A prosperous city state, Singapore has already hosted a historic meeting between two leaders burdened with a legacy of bad blood and mutual distrust. Chinese President Xi Jinping and Taiwan's then-President Ma Ying-jeou came in 2015 to discuss cross-strait issues, the first such meeting since Mao Zedong founded the People's Republic of China in 1949.
In the U.S., shortly before 3 a.m. on Thursday, Trump and first lady boarded the medical plane on which the detainees had traveled and spent several minutes meeting with them privately. The group then emerged at top of the airplane stairway, where the men held up their arms in an exuberant display.
U.S. service members on the tarmac burst into applause and cheers.
"This is a special night for these three really great people," Trump told reporters. On the U.S. relationship with North Korea, Trump declared, "We're starting off on a new footing."
The White House choreographed the arrival event, suspending a giant American flag between two firetrucks on the tarmac and inviting reporters to witness the return. The image-conscious president told reporters, "I think you probably broke the all-time-in-history television rating for 3 o'clock in the morning."
The men were taken to Walter Reed National Military Medical Center, where they were to be evaluated and receive medical treatment before being reunited with their families.
The public display stood in stark contrast to the low-key, private reception that the State Department had envisioned, in keeping with a practice of trying to protect potentially traumatized victims from being thrust into the spotlight so soon after their ordeal.

SOURCE INFORMATION
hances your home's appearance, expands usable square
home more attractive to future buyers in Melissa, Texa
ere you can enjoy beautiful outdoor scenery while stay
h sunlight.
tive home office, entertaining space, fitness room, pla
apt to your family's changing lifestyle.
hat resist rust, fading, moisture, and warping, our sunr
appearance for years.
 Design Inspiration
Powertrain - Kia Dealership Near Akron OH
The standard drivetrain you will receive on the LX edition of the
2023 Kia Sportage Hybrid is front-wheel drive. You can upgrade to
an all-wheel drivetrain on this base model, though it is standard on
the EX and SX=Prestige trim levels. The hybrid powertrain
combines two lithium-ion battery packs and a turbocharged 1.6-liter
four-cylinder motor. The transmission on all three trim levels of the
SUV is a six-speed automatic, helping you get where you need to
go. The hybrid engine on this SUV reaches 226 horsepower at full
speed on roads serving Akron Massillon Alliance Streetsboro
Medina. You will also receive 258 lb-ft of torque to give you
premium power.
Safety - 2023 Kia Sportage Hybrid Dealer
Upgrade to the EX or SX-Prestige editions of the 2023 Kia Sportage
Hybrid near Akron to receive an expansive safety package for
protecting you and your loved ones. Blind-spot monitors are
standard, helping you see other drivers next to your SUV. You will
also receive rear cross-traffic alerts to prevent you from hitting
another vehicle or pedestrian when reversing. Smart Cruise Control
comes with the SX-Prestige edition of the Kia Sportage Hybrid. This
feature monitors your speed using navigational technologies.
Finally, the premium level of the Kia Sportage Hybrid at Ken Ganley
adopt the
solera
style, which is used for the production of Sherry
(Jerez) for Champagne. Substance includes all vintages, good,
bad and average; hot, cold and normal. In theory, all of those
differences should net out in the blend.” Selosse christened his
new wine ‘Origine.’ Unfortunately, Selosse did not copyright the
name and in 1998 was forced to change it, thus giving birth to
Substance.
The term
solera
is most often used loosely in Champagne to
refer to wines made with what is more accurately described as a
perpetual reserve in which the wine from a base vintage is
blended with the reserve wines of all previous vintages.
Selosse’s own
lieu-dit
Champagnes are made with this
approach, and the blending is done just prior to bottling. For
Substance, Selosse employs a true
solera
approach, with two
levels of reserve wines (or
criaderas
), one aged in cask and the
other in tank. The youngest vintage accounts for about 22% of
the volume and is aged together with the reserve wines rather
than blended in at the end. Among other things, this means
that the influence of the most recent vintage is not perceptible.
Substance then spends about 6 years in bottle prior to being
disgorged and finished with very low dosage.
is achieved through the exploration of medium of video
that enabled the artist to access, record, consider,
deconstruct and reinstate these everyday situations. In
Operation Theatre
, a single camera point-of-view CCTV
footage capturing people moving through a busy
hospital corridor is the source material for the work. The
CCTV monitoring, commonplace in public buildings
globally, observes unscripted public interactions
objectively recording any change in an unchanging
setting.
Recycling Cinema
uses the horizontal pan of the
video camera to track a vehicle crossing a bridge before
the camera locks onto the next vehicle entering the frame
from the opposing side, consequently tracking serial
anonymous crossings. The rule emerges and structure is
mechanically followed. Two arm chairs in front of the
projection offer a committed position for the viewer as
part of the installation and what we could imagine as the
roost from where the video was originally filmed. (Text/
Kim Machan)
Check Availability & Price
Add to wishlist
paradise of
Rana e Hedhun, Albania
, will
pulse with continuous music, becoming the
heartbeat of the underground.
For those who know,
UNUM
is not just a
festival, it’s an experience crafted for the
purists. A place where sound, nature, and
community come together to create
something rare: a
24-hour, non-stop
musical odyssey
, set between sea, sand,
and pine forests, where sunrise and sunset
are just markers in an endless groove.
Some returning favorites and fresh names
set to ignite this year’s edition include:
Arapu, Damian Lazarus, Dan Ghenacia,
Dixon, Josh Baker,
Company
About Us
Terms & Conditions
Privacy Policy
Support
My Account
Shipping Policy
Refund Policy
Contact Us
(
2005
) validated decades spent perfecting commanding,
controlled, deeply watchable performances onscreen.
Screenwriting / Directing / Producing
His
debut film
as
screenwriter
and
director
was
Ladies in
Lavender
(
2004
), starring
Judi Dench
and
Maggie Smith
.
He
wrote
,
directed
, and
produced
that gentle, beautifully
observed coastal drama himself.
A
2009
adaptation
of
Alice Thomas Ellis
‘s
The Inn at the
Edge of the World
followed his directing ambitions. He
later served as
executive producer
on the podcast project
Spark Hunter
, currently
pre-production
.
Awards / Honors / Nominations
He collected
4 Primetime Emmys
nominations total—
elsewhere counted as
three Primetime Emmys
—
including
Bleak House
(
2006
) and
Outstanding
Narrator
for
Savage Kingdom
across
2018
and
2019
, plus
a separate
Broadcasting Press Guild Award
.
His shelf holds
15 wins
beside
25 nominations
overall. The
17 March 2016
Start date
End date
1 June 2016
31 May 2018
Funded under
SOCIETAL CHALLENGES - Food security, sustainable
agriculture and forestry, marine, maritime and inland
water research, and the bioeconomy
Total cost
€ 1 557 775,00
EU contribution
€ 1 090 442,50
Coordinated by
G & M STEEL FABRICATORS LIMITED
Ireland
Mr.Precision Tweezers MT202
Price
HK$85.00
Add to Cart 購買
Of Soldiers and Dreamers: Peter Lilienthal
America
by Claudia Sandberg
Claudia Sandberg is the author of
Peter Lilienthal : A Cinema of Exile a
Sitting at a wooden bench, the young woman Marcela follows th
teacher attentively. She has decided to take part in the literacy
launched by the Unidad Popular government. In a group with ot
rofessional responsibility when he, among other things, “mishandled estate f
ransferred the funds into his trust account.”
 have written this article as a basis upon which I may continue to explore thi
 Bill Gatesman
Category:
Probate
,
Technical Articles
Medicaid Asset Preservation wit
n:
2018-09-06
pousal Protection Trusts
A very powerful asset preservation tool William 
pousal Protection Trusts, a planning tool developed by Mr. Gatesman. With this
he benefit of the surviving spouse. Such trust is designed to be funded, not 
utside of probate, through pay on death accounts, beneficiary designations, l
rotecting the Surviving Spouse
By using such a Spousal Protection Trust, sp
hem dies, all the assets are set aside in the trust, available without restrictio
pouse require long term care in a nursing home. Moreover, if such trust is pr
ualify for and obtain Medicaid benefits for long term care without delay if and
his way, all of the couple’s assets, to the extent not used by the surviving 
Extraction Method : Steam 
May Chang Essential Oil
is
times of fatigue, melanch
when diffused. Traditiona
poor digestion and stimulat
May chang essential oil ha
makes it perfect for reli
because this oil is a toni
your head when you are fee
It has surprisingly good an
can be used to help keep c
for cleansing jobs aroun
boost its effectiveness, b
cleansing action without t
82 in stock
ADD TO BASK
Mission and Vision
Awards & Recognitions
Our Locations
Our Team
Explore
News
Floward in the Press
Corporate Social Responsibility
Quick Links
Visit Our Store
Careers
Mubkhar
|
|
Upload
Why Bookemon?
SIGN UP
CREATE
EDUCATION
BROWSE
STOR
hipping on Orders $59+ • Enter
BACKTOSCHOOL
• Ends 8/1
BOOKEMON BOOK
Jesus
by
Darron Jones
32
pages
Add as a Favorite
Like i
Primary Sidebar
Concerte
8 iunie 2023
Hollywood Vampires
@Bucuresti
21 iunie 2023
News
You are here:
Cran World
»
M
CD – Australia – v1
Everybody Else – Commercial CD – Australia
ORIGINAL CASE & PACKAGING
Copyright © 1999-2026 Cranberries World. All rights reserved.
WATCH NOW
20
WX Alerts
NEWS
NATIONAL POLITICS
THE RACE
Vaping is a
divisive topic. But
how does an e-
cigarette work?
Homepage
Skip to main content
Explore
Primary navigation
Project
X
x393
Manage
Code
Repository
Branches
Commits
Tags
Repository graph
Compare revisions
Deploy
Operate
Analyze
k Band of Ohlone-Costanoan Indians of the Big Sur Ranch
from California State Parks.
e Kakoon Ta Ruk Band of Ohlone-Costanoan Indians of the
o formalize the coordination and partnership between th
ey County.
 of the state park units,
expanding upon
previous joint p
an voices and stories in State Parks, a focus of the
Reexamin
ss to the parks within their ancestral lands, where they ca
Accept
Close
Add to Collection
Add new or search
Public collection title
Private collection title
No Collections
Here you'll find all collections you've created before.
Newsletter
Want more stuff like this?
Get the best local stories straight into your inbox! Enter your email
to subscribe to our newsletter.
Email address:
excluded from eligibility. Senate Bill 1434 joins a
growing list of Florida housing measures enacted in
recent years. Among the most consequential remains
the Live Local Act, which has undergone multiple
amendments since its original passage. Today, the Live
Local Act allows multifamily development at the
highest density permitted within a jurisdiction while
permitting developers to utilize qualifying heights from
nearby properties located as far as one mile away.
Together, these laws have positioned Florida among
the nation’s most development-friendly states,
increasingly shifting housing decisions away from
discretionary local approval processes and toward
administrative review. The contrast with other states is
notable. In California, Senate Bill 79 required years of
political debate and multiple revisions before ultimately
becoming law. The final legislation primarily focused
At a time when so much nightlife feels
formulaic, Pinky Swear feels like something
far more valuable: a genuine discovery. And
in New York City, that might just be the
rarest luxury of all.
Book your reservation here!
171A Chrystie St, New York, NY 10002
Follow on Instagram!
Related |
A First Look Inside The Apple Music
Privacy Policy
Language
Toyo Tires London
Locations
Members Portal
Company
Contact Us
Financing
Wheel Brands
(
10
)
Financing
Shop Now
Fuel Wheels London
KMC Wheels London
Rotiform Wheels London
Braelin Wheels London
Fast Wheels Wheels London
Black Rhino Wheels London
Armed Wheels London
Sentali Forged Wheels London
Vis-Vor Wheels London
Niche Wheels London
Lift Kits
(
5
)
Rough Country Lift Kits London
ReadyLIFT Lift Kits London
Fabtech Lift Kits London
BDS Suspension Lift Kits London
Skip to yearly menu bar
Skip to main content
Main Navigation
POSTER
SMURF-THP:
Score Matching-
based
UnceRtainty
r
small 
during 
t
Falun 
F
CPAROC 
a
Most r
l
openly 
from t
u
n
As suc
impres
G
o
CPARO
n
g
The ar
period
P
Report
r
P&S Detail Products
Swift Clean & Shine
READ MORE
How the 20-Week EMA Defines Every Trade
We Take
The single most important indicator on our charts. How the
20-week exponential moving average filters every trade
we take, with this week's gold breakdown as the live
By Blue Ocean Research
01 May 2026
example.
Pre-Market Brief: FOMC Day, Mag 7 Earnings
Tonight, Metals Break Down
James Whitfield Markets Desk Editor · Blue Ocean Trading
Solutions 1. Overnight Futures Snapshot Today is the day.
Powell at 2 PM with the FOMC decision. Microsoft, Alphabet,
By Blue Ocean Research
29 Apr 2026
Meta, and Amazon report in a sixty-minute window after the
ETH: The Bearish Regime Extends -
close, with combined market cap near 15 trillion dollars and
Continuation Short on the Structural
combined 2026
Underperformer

WHAT TO DO
1. According to the passage about the detainees' return, where were the men taken after they arrived?
2. Please print the part of the passage about the detainees' return between "In the U.S., shortly" and "an exuberant display.", inclusive.
3. Write what comes next in the passage about the detainees' return, picking up after its final sentence.

RESULTS FOR THE EXERCISE
1. Walter Reed National Military Medical Center.

2.
In the U.S., shortly before 3 a.m. on Thursday, Trump and first lady boarded the medical plane on which the detainees had traveled and spent several minutes meeting with them privately. The group then emerged at top of the airplane stairway, where the men held up their arms in an exuberant display.

3.
Department officials took great pains on the prisoners' release in North Korea, as well as on their flights to Japan and Alaska, to keep them sequestered not only from the two journalists traveling with Pompeo but also from staffers not immediately involved in their cases. The trio, along with medical personnel that included a psychiatrist, were cloistered in the middle of Pompeo's plane in a small section of 12 business class-size seats cordoned off by curtains on both ends.
State Department officials refused to discuss anything but the most basic details of their conditions, citing privacy concerns in keeping with the minimal amount of information they had released since the men were imprisoned.
Shortly after they touched down in Alaska, the State Department released a statement from the freed men.
"We would like to express our deep appreciation to the United States government, President Trump, Secretary Pompeo, and the people of the United States for bringing us home," they said. "We thank God, and all our families and friends who prayed for us and for our return. God Bless America, the greatest nation in the world."
Trump entered office as an emboldened North Korea developed new generations of nuclear weapons and ballistic missiles capable of hitting the continental U.S.
Crediting himself for recent progress, Trump has pointed to Kim's willingness to come to the negotiating table as validating U.S. moves to tighten sanctions — branded "maximum pressure" by the president.
Kim decided to grant amnesty to the three Americans at the "official suggestion" of the U.S. president, said North Korea's official news agency, KCNA.
North Korea had accused the three Korean-Americans of anti-state activities. Their arrests were widely seen as politically motivated and had compounded the dire state of relations over the isolated nation's nuclear weapons.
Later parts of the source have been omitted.